*TASK INSTRUCTIONS*.
Please extract each line of the data below that contains the word "percent".
[[ DATA EXTRACT, beginning ]]
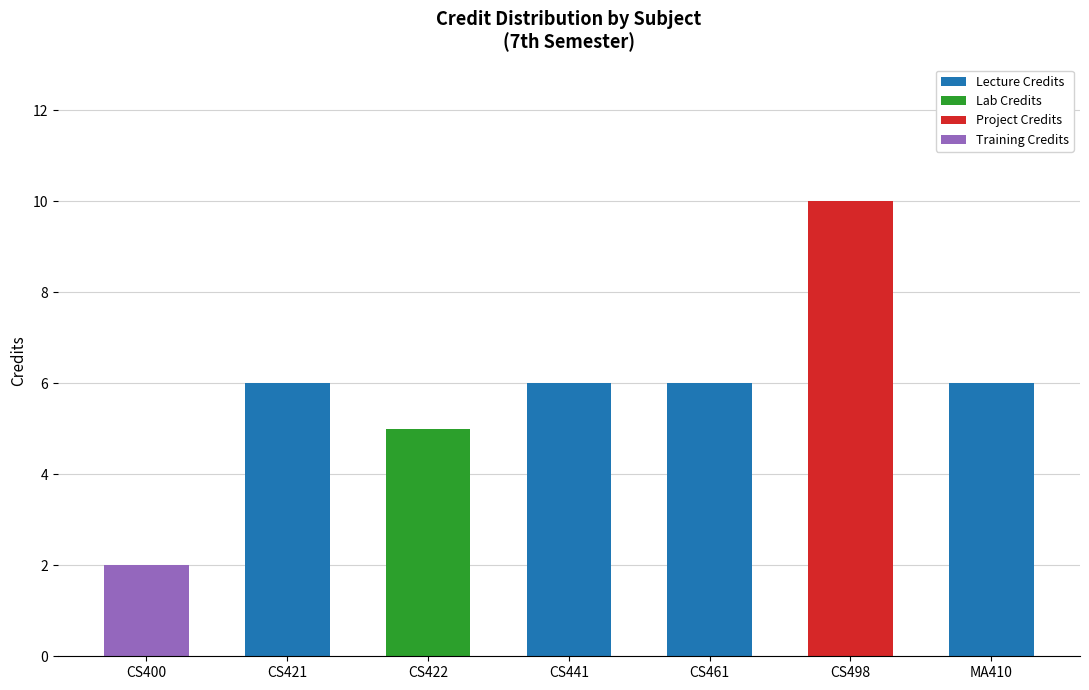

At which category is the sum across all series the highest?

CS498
[[ DATA EXTRACT, end ]]
[[ DATA EXTRACT, beginning ]]
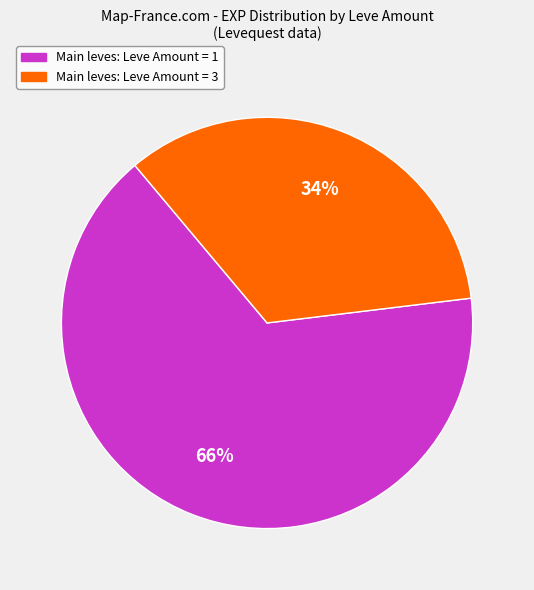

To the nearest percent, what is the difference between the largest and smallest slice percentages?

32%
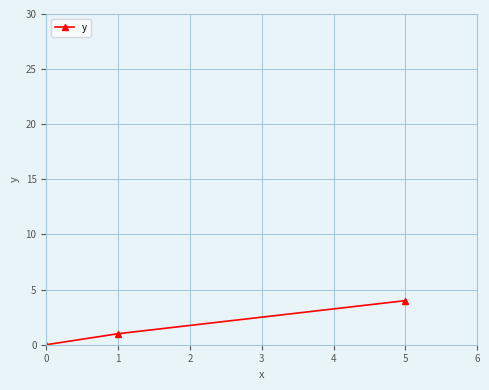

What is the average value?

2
[[ DATA EXTRACT, end ]]
*SOLUTION*.
To the nearest percent, what is the difference between the largest and smallest slice percentages?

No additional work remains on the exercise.